A wlaśnie, wczoraj wspominałam coś o basenie; moja córcia bardzo chce iść ale ja jakoś nie mogę się złamać. Dlatego dzisiaj - po przeczytaniu komentarzy i własnych przemyśleniach - wyszukałam strój kąpielowy i ubrałam go. Szczerze mówiąc byłam mega zaskoczona bo wyglądałam w nim całkiem dobrze :). Mój mąż był zachwycony tą nagłą zmianą i powiedział mi, że wyglądam super ::)) co bardzo mnie ucieszyła. I tak postanowiliśmy pojechać z małą na ten basen w czwartek - szczególnie, że do końca wakacji są zniżki :). Zobaczymy co z tego wyjdzie ::))
Moje menu na dzisiaj to:
10:00 śniadanko
2 jajka z majonezem, pomidor i 3 małe kromki
ćwiczenia z Jillian :)
14:00 obiad
spaghetti
moja mniej kaloryczna wersja czyli sos z pomidorów zabielany 3 łyżkami jogurtu naturalnego :)

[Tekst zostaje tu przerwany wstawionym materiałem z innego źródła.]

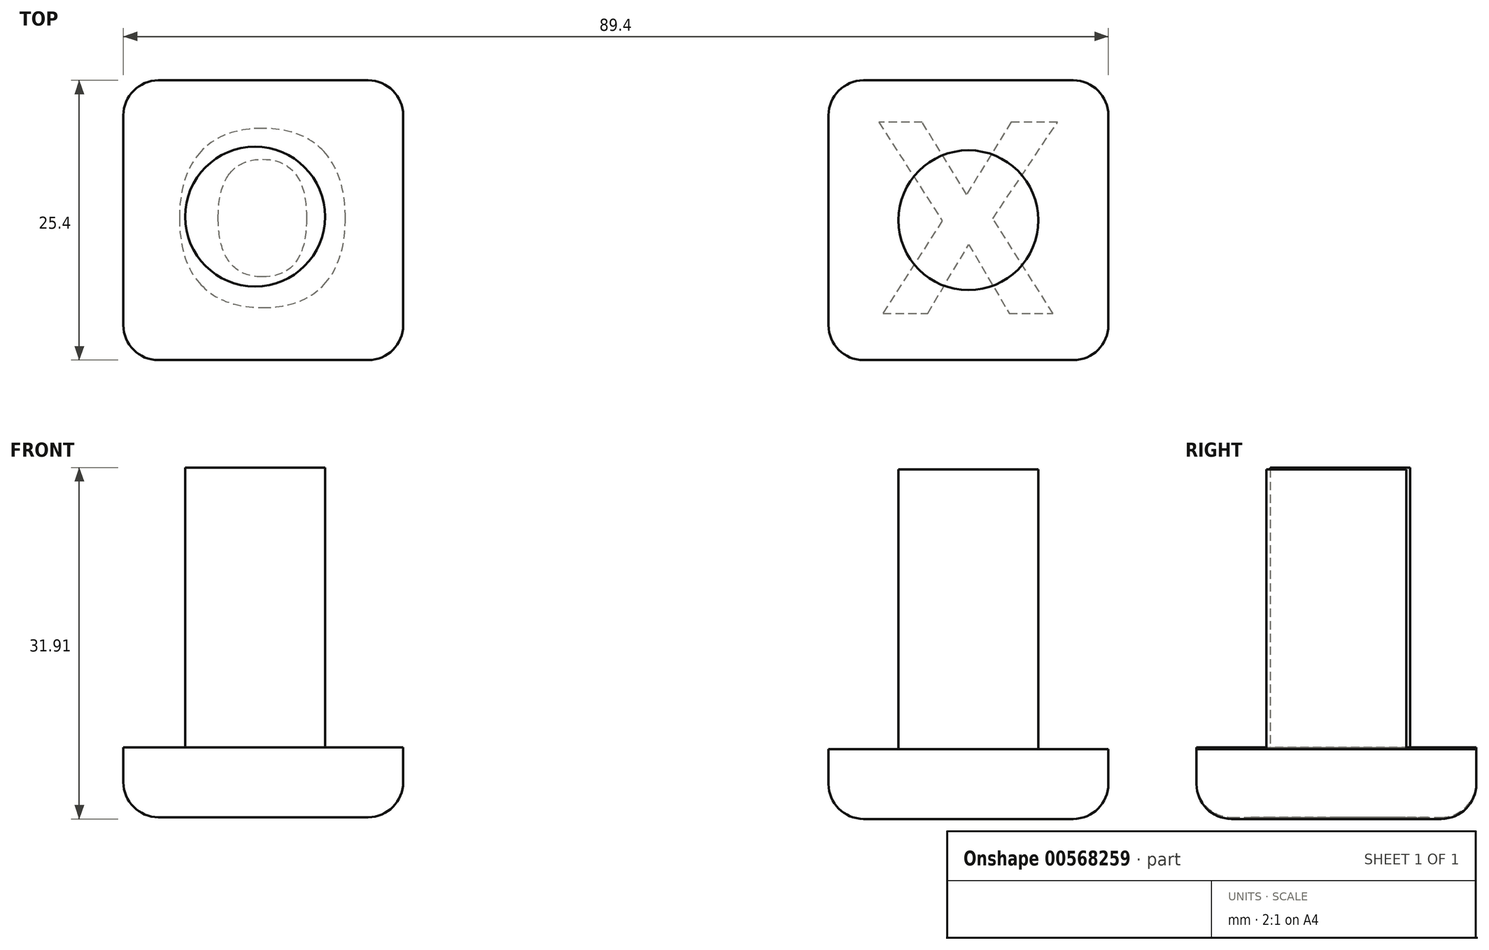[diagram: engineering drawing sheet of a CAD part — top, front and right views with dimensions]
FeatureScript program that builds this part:
annotation { "Feature Type Name" : "Feature", "Feature Type Description" : "" }
export const myFeature = defineFeature(function(context is Context, id is Id, definition is map)
    precondition{}
    {
        {
            var Q0;
            Q0=qCreatedBy(makeId("Front.planeOp"),FACE);
            var sketch = newSketch(context, id + "F0", { "sketchPlane" : qUnion([Q0])});
            skLineSegment(sketch, "E0.bottom", {"start": v(17.5, 14.37) * mm, "end": v(42.9, 14.37) * mm});
            skLineSegment(sketch, "E0.top", {"start": v(17.5, 8.02) * mm, "end": v(42.9, 8.02) * mm});
            skLineSegment(sketch, "E0.left", {"start": v(17.5, 14.37) * mm, "end": v(17.5, 8.02) * mm});
            skLineSegment(sketch, "E0.right", {"start": v(42.9, 14.37) * mm, "end": v(42.9, 8.02) * mm});
            skSolve(sketch);
        }
        {
            var Q0;
            Q0=makeQuery(id+"F0.imprint","IMPRINT",FACE,{"disambiguationData":[TD([[makeQuery(id+"F0.imprint","IMPRINT",EDGE,{"derivedFrom":sQuery(id+"F0.wireOp",EDGE,"E0.bottom")}),-1.0]])]});
            extrude(context, id + "F1", {"entities" : qUnion([Q0]), "depth" : 25.4 * mm, "offsetDistance" : 25.4 * mm});
        }
        {
            var Q0;
            Q0=makeQuery(id+"F1.opExtrude","SWEPT_FACE",FACE,{"disambiguationData":[OSD([sQuery(id+"F0.wireOp",EDGE,"E0.bottom")])]});
            var sketch = newSketch(context, id + "F2", { "sketchPlane" : qUnion([Q0])});
            skCircle(sketch, "E1", {"center": v(30.2, -12.7) * mm, "radius": 6.35 * mm});
            skSolve(sketch);
        }
        {
            var Q0;
            Q0=makeQuery(id+"F2.imprint","IMPRINT",FACE,{"disambiguationData":[TD([[makeQuery(id+"F2.imprint","IMPRINT",EDGE,{"derivedFrom":sQuery(id+"F2.wireOp",EDGE,"E1")}),1.0]])]});
            extrude(context, id + "F3", {"entities" : qUnion([Q0]), "operationType" : NewBodyOperationType.ADD, "depth" : 25.4 * mm, "offsetDistance" : 25.4 * mm});
        }
        {
            var Q0;
            Q0=makeQuery(id+"F1.opExtrude","SWEPT_FACE",FACE,{"disambiguationData":[OSD([sQuery(id+"F0.wireOp",EDGE,"E0.top")])]});
            var sketch = newSketch(context, id + "F4", { "sketchPlane" : qUnion([Q0])});
            skText(sketch, "E2", { "text": "X", "fontName": "OpenSans-Bold.ttf"});
            skLineSegment(sketch, "E3", {"start": v(30.2, 25.4) * mm, "end": v(30.96, 0) * mm, "construction": true});
            skLineSegment(sketch, "E4", {"start": v(42.9, 12.55) * mm, "end": v(17.5, 12.55) * mm, "construction": true});
            skPoint(sketch, "E4.startSnap0", {"position": v(39.85, 12.55) * mm});
            const initialGuessF4  = {"E2": [0.02207, 0.0038, 1, 0, 0.0175]};
            skSetInitialGuess(sketch, initialGuessF4);
            skSolve(sketch);
        }
        {
            var Q0;
            Q0 = qSketchRegion(id + "F4", true);
            extrude(context, id + "F5", {"entities" : qUnion([Q0]), "operationType" : NewBodyOperationType.ADD, "depth" : 1 / 203.2 * mm, "offsetDistance" : 25.4 * mm});
        }
        {
            var Q0;
            Q0=qCreatedBy(makeId("Front.planeOp"),FACE);
            var sketch = newSketch(context, id + "F6", { "sketchPlane" : qUnion([Q0])});
            skLineSegment(sketch, "E5.bottom", {"start": v(-46.5, 14.53) * mm, "end": v(-21.1, 14.53) * mm});
            skLineSegment(sketch, "E5.top", {"start": v(-46.5, 8.18) * mm, "end": v(-21.1, 8.18) * mm});
            skLineSegment(sketch, "E5.left", {"start": v(-46.5, 14.53) * mm, "end": v(-46.5, 8.18) * mm});
            skLineSegment(sketch, "E5.right", {"start": v(-21.1, 14.53) * mm, "end": v(-21.1, 8.18) * mm});
            skSolve(sketch);
        }
        {
            var Q0;
            Q0=makeQuery(id+"F6.imprint","IMPRINT",FACE,{"disambiguationData":[TD([[makeQuery(id+"F6.imprint","IMPRINT",EDGE,{"derivedFrom":sQuery(id+"F6.wireOp",EDGE,"E5.bottom")}),-1.0]])]});
            extrude(context, id + "F7", {"entities" : qUnion([Q0]), "depth" : 25.4 * mm, "offsetDistance" : 25.4 * mm});
        }
        {
            var Q0;
            Q0=makeQuery(id+"F7.opExtrude","SWEPT_FACE",FACE,{"disambiguationData":[OSD([sQuery(id+"F6.wireOp",EDGE,"E5.bottom")])]});
            var sketch = newSketch(context, id + "F8", { "sketchPlane" : qUnion([Q0])});
            skCircle(sketch, "E6", {"center": v(-34.55, -12.37) * mm, "radius": 6.35 * mm});
            skSolve(sketch);
        }
        {
            var Q0;
            Q0=makeQuery(id+"F8.imprint","IMPRINT",FACE,{"disambiguationData":[TD([[makeQuery(id+"F8.imprint","IMPRINT",EDGE,{"derivedFrom":sQuery(id+"F8.wireOp",EDGE,"E6")}),1.0]])]});
            extrude(context, id + "F9", {"entities" : qUnion([Q0]), "operationType" : NewBodyOperationType.ADD, "depth" : 25.4 * mm, "offsetDistance" : 25.4 * mm});
        }
        {
            var Q0;
            Q0=makeQuery(id+"F7.opExtrude","SWEPT_FACE",FACE,{"disambiguationData":[OSD([sQuery(id+"F6.wireOp",EDGE,"E5.top")])]});
            var sketch = newSketch(context, id + "F10", { "sketchPlane" : qUnion([Q0])});
            skText(sketch, "E7", { "text": "O", "fontName": "OpenSans-Bold.ttf"});
            const initialGuessF10  = {"E7": [-0.0427, 0.00457, 1, 0, 0.01595]};
            skSetInitialGuess(sketch, initialGuessF10);
            skSolve(sketch);
        }
        {
            var Q0;
            Q0 = qSketchRegion(id + "F10", true);
            extrude(context, id + "F11", {"entities" : qUnion([Q0]), "operationType" : NewBodyOperationType.ADD, "depth" : 1 / 203.2 * mm, "offsetDistance" : 25.4 * mm});
        }
        {
            var Q0;
            Q0=makeQuery(id+"F7.opExtrude","CAP_EDGE",EDGE,{"disambiguationData":[OSD([sQuery(id+"F6.wireOp",EDGE,"E5.top")])],"isStart":false});
            fillet(context, id + "F12", {"entities" : qUnion([Q0]), "radius" : 3.17 * mm, "tangentPropagation" : true, "allowEdgeOverflow" : false});
        }
        {
            var Q0;
            Q0=makeQuery(id+"F7.opExtrude","SWEPT_EDGE",EDGE,{"disambiguationData":[OSD([sQuery(id+"F6.wireOp",EDGE,"E5.top"),sQuery(id+"F6.wireOp",EDGE,"E5.left")])]});
            fillet(context, id + "F13", {"entities" : qUnion([Q0]), "radius" : 3.17 * mm, "tangentPropagation" : true, "allowEdgeOverflow" : false});
        }
        {
            var Q0;
            Q0=makeQuery(id+"F7.opExtrude","CAP_EDGE",EDGE,{"disambiguationData":[OSD([sQuery(id+"F6.wireOp",EDGE,"E5.top")])],"isStart":true});
            fillet(context, id + "F14", {"entities" : qUnion([Q0]), "radius" : 3.17 * mm, "tangentPropagation" : true, "allowEdgeOverflow" : false});
        }
        {
            var Q0;
            Q0=makeQuery(id+"F7.opExtrude","SWEPT_EDGE",EDGE,{"disambiguationData":[OSD([sQuery(id+"F6.wireOp",EDGE,"E5.top"),sQuery(id+"F6.wireOp",EDGE,"E5.right")])]});
            fillet(context, id + "F15", {"entities" : qUnion([Q0]), "radius" : 3.17 * mm, "tangentPropagation" : true, "allowEdgeOverflow" : false});
        }
        {
            var Q0;
            Q0=makeQuery(id+"F1.opExtrude","CAP_EDGE",EDGE,{"disambiguationData":[OSD([sQuery(id+"F0.wireOp",EDGE,"E0.top")])],"isStart":false});
            fillet(context, id + "F16", {"entities" : qUnion([Q0]), "radius" : 3.17 * mm, "tangentPropagation" : true, "allowEdgeOverflow" : false});
        }
        {
            var Q0;
            Q0=makeQuery(id+"F1.opExtrude","SWEPT_EDGE",EDGE,{"disambiguationData":[OSD([sQuery(id+"F0.wireOp",EDGE,"E0.top"),sQuery(id+"F0.wireOp",EDGE,"E0.right")])]});
            fillet(context, id + "F17", {"entities" : qUnion([Q0]), "radius" : 3.17 * mm, "tangentPropagation" : true, "allowEdgeOverflow" : false});
        }
        {
            var Q0;
            Q0=makeQuery(id+"F1.opExtrude","CAP_EDGE",EDGE,{"disambiguationData":[OSD([sQuery(id+"F0.wireOp",EDGE,"E0.top")])],"isStart":true});
            fillet(context, id + "F18", {"entities" : qUnion([Q0]), "radius" : 3.17 * mm, "tangentPropagation" : true, "allowEdgeOverflow" : false});
        }
        {
            var Q0;
            Q0=makeQuery(id+"F1.opExtrude","SWEPT_EDGE",EDGE,{"disambiguationData":[OSD([sQuery(id+"F0.wireOp",EDGE,"E0.top"),sQuery(id+"F0.wireOp",EDGE,"E0.left")])]});
            fillet(context, id + "F19", {"entities" : qUnion([Q0]), "radius" : 3.17 * mm, "tangentPropagation" : true, "allowEdgeOverflow" : false});
        }
    });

podwieczorku brak bo poszłam biegać :) Za to na kolację zjadłam to co miało być na podwieczorek :)
20:00 kolacja ( foto )
gruszka z podwieczorku, pomidor, 1 plasterek szynki i żółtego sera, 2 rzodkiewki, 4 plasterki czerwonej papryki, garść winogrona + woda
Ćwiczonka:
* 7,30 km bieganie -- 544kcal
* pajace
* Jillian Michaels 30 Day Shred: Level 1
Chciałam wam jeszcze powiedzieć, że dzisiaj wyjątkowo po wstaniu rano czułam się lekka jak piórko ::)) hehe. Ostatnio mój brzuch był jak spuchnięty - wzdęty = przynajmniej takie miałam wrażenie. A dzisiaj płaściutki -- co mnie bardzo ucieszyło. Nawet po zjedzeniu śniadania czułam się bardzo dobrze. Nie poczułam nic chociaż jajka z majonezem są dość kaloryczne, a mój brzuch byl płaski :) i czułam się lekko ::))
mala111
15 sierpnia 2012, 22:58eee pieskowi nic nie będzie , a zawsze ktoś towarzyszy . . . miłej zabawy na basenie ;D
jeszczeimpokaze
15 sierpnia 2012, 13:51wow ponad 7km biegu, szacun a kolacja wygląda pysznie :)
Rubi13
15 sierpnia 2012, 11:42gratuluje takiego dystansu:)
wawianka88
14 sierpnia 2012, 22:54Miło się czyta taki pozytywny wpis:) A wypady na basen pewnie jeszcze bardziej ujędrnią Ci ciałko:) Życzę sukcesów:)
senioritakitty
14 sierpnia 2012, 22:41Gratuluję takiej aktywności.Twój pies na pewno się cieszy ze wspólnego biegania :)
wiedzma85
14 sierpnia 2012, 22:33podziwiam za ten dystans!!!